Вѣнскій Kriegsuberwachungsamt, состоящій при министерствѣ, переслалъ мнѣ и моимъ товарищамъ недоли письменныя свидѣтельсгва о томъ, что насъ зачислено въ группу А, т. е. «politisch Unbedenkliche», и отпустилъ на свободу. Староство въ Вайдгофенѣ н. Т. доставило намъ и паспорта для возвращенія на родину.
Однако тщетною оказалась моя радость скоро увидѣть моихъ дѣточокъ, ибо комендантъ черновицкой Passierscheinstelle № 1003, капитанъ – полякъ Каменецкій не хотѣлъ мнѣ дать соизволенія на возвращеніе на Буковину. И я, радъ не радъ, долженъ былъ осѣсть съ начала въ Визельбургѣ н. Ерл., позже въ Самборѣ и Вашковцахъ н. Черем., откуда только 15-го февраля 1918 г. за разрѣшеніемъ буков. краев. президента графа Ецдорфа переселился въ Садыгору, заставъ мою семью здоровою, но мой домъ совершенно разграбленнымъ.
Протоіерей Діонисій Кл. Кисель-Киселевскій,
настоятель правосл. прихода Садыгора, Буковина
7.4. Палачъ русскаго народа
Въ 1925 году скончался [Существовала молва, будто покончилъ съ собою самоубійствомъ изъ-за угрызеній совѣсти.] во Львовѣ адвокатъ д-ръ Станиславъ Загурскій, одинъ изъ видныхъ дѣятелей польскаго общества, предсѣдатель «вшехнародоваго и вшехпартійнаго польскаго союза защитниковъ Львова». Его хоронила тысячная толпа поляковъ, представители всѣхъ польскихъ сословій и общественыхъ, политическихъ и культурно-просвѣтительныхъ организацій. Этотъ печальной памяти человѣкъ врѣзался своими ногтями въ душу русскаго населенія Галичины такъ, что безъ содраганія трудно о немъ и писать.

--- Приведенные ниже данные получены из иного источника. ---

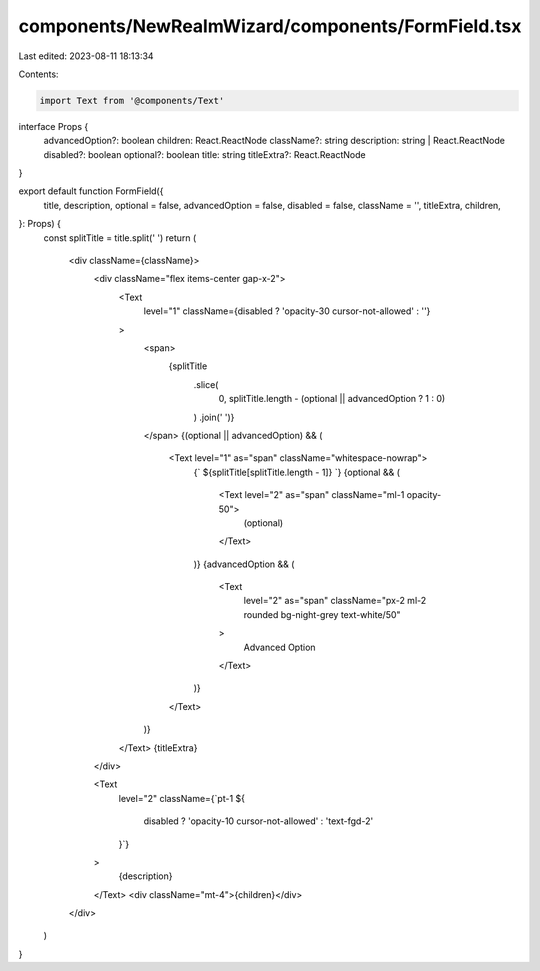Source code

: components/NewRealmWizard/components/FormField.tsx
==================================================

Last edited: 2023-08-11 18:13:34

Contents:

.. code-block:: tsx

    import Text from '@components/Text'
interface Props {
  advancedOption?: boolean
  children: React.ReactNode
  className?: string
  description: string | React.ReactNode
  disabled?: boolean
  optional?: boolean
  title: string
  titleExtra?: React.ReactNode
}

export default function FormField({
  title,
  description,
  optional = false,
  advancedOption = false,
  disabled = false,
  className = '',
  titleExtra,
  children,
}: Props) {
  const splitTitle = title.split(' ')
  return (
    <div className={className}>
      <div className="flex items-center gap-x-2">
        <Text
          level="1"
          className={disabled ? 'opacity-30 cursor-not-allowed' : ''}
        >
          <span>
            {splitTitle
              .slice(
                0,
                splitTitle.length - (optional || advancedOption ? 1 : 0)
              )
              .join(' ')}
          </span>
          {(optional || advancedOption) && (
            <Text level="1" as="span" className="whitespace-nowrap">
              {` ${splitTitle[splitTitle.length - 1]} `}
              {optional && (
                <Text level="2" as="span" className="ml-1 opacity-50">
                  (optional)
                </Text>
              )}
              {advancedOption && (
                <Text
                  level="2"
                  as="span"
                  className="px-2 ml-2 rounded bg-night-grey text-white/50"
                >
                  Advanced Option
                </Text>
              )}
            </Text>
          )}
        </Text>
        {titleExtra}
      </div>

      <Text
        level="2"
        className={`pt-1 ${
          disabled ? 'opacity-10 cursor-not-allowed' : 'text-fgd-2'
        }`}
      >
        {description}
      </Text>
      <div className="mt-4">{children}</div>
    </div>
  )
}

Поэтому, чтобы насъ никто не заподозрѣлъ въ пристрастіи, приводимъ то, что пишутъ о немъ сами поляки въ львовской газетѣ «Dziennik Ludowy» въ №№ 287–292, появившихся въ 1924 году:
Кошмарныя отзвуки всемірной войны
Д-ръ Станиславъ Загурскій, адвокатъ во Львовѣ, предсѣдатель «Союза защитниковъ Львова», въ роли судьи австрійской арміи вынесъ сверхъ 100 приговоровъ смерти.
Чудовищный приговоръ въ Синеводскѣ – 11 невинныхъ мужиковъ повѣшено.
Остаются еще въ живой памяти галицкаго населенія, какъ польскаго, такъ и «украинскаго», кровавыя оргіи беззаконія, какія совершали австрійскія войска на этомъ населеніи, массово гонимомъ за мнимый шпіонажъ и пособіе русскимъ войскамъ.
По поводу глупоты, безсилія и трусости австрійскихъ штабовъ терпѣли эти войска постоянныя пораженія и, чтобы свалить съ себя вину и отвѣтственность, убѣгая передъ вооруженнымъ противникомъ, извергали свою месть на беззащитномъ населеніи, будто занимающемся массовымъ и организованнымъ шпіонажемъ въ пользу непріятеля. Тысячи ничѣмъ непровинившихся людей вывозились на западъ, чтобы въ продолженіи многихъ лѣть держать ихъ безъ суда въ тюрьмахъ и ужасныхъ лагеряхъ для интернированныхъ; тысячи невинныхъ людей гибли на основаніи спѣшно и массово вынесенныхъ смертныхъ приговоровъ; тысячи гибли безъ приговоровъ – просто-напросто ихъ убивали фронтовыя войска по приказу своихъ военоначальниковъ.